Assignment: Reproduce each line of the data exactly as it is.

── Information supplied ──

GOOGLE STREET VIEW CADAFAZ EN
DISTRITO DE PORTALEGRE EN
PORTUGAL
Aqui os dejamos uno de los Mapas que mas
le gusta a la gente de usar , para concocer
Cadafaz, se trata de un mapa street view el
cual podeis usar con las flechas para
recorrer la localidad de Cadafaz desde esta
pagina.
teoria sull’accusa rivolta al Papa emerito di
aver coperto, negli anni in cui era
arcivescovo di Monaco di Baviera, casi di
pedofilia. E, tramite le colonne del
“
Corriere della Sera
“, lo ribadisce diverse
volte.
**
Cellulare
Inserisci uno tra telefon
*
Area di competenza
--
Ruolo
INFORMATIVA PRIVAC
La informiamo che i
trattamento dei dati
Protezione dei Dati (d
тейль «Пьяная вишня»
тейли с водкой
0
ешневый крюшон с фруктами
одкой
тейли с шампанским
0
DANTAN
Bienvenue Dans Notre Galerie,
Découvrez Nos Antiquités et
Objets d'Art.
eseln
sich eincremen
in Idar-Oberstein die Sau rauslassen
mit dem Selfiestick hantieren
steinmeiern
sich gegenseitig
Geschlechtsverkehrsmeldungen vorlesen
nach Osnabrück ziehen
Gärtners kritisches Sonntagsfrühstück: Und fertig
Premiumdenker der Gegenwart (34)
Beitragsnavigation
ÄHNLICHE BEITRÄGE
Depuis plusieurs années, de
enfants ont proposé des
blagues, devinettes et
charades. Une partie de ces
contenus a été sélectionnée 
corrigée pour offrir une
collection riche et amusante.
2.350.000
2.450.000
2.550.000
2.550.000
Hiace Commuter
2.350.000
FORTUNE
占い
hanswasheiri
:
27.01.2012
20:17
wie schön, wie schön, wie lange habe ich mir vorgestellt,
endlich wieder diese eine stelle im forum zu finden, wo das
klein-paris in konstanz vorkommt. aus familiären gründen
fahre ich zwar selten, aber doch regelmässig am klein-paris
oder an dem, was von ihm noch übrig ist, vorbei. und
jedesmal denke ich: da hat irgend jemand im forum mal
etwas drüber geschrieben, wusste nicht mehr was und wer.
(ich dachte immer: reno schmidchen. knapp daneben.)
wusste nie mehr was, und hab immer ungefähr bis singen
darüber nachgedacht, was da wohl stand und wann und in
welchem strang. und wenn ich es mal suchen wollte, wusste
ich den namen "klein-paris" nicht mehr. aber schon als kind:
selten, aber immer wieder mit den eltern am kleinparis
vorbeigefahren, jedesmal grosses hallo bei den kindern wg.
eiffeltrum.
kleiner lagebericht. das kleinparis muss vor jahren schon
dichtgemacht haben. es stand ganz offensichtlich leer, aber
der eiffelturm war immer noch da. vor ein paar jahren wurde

───

Exercise solution:
GOOGLE STREET VIEW CADAFAZ EN
DISTRITO DE PORTALEGRE EN
PORTUGAL
Aqui os dejamos uno de los Mapas que mas
le gusta a la gente de usar , para concocer
Cadafaz, se trata de un mapa street view el
cual podeis usar con las flechas para
recorrer la localidad de Cadafaz desde esta
pagina.
teoria sull’accusa rivolta al Papa emerito di
aver coperto, negli anni in cui era
arcivescovo di Monaco di Baviera, casi di
pedofilia. E, tramite le colonne del
“
Corriere della Sera
“, lo ribadisce diverse
volte.
**
Cellulare
Inserisci uno tra telefon
*
Area di competenza
--
Ruolo
INFORMATIVA PRIVAC
La informiamo che i
trattamento dei dati
Protezione dei Dati (d
тейль «Пьяная вишня»
тейли с водкой
0
ешневый крюшон с фруктами
одкой
тейли с шампанским
0
DANTAN
Bienvenue Dans Notre Galerie,
Découvrez Nos Antiquités et
Objets d'Art.
eseln
sich eincremen
in Idar-Oberstein die Sau rauslassen
mit dem Selfiestick hantieren
steinmeiern
sich gegenseitig
Geschlechtsverkehrsmeldungen vorlesen
nach Osnabrück ziehen
Gärtners kritisches Sonntagsfrühstück: Und fertig
Premiumdenker der Gegenwart (34)
Beitragsnavigation
ÄHNLICHE BEITRÄGE
Depuis plusieurs années, de
enfants ont proposé des
blagues, devinettes et
charades. Une partie de ces
contenus a été sélectionnée 
corrigée pour offrir une
collection riche et amusante.
2.350.000
2.450.000
2.550.000
2.550.000
Hiace Commuter
2.350.000
FORTUNE
占い
hanswasheiri
:
27.01.2012
20:17
wie schön, wie schön, wie lange habe ich mir vorgestellt,
endlich wieder diese eine stelle im forum zu finden, wo das
klein-paris in konstanz vorkommt. aus familiären gründen
fahre ich zwar selten, aber doch regelmässig am klein-paris
oder an dem, was von ihm noch übrig ist, vorbei. und
jedesmal denke ich: da hat irgend jemand im forum mal
etwas drüber geschrieben, wusste nicht mehr was und wer.
(ich dachte immer: reno schmidchen. knapp daneben.)
wusste nie mehr was, und hab immer ungefähr bis singen
darüber nachgedacht, was da wohl stand und wann und in
welchem strang. und wenn ich es mal suchen wollte, wusste
ich den namen "klein-paris" nicht mehr. aber schon als kind:
selten, aber immer wieder mit den eltern am kleinparis
vorbeigefahren, jedesmal grosses hallo bei den kindern wg.
eiffeltrum.
kleiner lagebericht. das kleinparis muss vor jahren schon
dichtgemacht haben. es stand ganz offensichtlich leer, aber
der eiffelturm war immer noch da. vor ein paar jahren wurde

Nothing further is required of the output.